> Exercise objective
Examine the records and identify each line that includes the string "Stand". Copy those lines.

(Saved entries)
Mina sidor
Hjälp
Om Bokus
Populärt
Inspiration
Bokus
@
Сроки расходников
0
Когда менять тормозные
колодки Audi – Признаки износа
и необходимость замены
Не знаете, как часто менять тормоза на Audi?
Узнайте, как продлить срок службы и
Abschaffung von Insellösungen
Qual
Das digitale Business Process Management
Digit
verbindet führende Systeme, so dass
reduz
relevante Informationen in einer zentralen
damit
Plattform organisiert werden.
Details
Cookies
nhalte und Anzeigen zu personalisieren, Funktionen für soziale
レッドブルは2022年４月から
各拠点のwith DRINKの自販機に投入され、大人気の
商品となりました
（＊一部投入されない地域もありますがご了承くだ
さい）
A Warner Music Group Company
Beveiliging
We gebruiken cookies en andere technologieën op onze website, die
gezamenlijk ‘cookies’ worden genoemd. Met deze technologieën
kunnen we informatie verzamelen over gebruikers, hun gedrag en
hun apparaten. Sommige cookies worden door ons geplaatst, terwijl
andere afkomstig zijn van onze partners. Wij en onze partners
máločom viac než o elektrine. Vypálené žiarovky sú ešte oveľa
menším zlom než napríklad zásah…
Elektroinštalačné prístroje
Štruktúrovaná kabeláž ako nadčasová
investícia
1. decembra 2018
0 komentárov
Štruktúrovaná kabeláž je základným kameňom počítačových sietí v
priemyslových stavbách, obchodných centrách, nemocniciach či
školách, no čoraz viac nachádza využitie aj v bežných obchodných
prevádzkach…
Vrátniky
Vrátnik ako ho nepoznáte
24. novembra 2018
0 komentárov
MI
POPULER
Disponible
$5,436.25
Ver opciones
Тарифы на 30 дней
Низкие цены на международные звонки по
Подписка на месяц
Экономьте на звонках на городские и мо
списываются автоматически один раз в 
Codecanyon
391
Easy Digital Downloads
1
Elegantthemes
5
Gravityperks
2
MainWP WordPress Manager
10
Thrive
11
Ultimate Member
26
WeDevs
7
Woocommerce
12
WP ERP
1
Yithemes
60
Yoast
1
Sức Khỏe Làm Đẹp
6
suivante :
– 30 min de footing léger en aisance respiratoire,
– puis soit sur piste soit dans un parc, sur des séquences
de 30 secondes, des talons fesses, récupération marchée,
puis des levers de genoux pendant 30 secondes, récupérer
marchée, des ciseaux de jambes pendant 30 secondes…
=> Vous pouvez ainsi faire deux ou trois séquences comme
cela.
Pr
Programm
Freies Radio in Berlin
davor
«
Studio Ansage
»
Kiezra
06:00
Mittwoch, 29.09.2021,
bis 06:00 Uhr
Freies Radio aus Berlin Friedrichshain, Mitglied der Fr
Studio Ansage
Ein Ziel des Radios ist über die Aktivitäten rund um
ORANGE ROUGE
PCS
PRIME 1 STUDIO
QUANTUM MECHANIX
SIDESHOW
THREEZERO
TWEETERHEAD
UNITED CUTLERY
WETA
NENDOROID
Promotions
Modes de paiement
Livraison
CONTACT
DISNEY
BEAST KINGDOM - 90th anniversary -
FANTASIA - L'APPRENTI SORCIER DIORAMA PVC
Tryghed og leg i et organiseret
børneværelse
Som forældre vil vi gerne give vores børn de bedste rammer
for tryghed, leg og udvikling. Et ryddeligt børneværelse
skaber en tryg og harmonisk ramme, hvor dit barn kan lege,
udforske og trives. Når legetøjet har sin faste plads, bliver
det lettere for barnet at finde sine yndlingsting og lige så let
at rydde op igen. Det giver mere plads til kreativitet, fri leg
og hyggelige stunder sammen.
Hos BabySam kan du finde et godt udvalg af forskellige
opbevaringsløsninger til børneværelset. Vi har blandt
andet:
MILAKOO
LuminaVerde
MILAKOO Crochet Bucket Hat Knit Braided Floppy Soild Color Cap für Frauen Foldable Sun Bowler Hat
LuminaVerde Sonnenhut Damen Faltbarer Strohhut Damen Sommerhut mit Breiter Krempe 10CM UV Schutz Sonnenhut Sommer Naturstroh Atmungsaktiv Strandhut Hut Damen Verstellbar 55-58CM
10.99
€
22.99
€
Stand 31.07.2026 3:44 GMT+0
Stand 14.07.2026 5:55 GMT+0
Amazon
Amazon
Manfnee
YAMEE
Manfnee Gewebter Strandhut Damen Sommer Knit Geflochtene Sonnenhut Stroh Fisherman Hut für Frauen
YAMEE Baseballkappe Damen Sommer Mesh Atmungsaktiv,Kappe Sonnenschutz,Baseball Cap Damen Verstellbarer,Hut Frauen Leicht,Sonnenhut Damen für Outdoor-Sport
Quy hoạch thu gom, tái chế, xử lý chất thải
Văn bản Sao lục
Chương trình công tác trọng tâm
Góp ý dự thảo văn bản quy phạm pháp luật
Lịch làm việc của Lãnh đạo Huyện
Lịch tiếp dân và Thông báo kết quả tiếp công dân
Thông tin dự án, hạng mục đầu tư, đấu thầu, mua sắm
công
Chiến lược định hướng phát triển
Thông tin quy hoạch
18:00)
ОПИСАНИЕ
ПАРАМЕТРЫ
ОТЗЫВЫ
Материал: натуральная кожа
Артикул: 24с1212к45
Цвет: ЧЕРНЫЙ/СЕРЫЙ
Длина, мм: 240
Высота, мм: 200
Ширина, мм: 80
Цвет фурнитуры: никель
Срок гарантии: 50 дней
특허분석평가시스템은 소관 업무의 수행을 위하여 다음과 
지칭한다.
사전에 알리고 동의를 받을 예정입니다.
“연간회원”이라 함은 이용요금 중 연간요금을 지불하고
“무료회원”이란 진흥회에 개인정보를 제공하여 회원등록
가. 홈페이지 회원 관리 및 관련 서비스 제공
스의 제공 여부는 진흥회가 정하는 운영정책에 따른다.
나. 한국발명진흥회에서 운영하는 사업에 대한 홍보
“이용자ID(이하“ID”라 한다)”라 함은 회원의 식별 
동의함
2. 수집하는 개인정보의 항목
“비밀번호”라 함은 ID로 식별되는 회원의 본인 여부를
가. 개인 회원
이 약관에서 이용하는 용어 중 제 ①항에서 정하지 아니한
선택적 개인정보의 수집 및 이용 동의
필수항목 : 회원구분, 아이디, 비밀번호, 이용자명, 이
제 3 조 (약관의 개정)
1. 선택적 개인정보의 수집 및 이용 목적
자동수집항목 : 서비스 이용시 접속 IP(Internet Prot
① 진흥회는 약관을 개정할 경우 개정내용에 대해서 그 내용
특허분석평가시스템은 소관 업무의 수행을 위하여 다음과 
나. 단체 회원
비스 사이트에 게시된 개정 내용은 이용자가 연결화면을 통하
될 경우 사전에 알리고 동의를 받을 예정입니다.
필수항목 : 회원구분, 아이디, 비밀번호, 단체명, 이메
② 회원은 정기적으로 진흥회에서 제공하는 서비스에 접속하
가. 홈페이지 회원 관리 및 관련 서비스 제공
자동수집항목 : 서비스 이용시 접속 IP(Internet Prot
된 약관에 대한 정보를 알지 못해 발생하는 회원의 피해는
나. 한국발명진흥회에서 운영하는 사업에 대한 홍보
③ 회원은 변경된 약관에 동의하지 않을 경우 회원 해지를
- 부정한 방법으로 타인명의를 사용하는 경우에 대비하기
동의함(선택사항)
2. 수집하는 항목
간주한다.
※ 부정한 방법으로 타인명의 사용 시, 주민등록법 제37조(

> Expected output
Stand 31.07.2026 3:44 GMT+0
Stand 14.07.2026 5:55 GMT+0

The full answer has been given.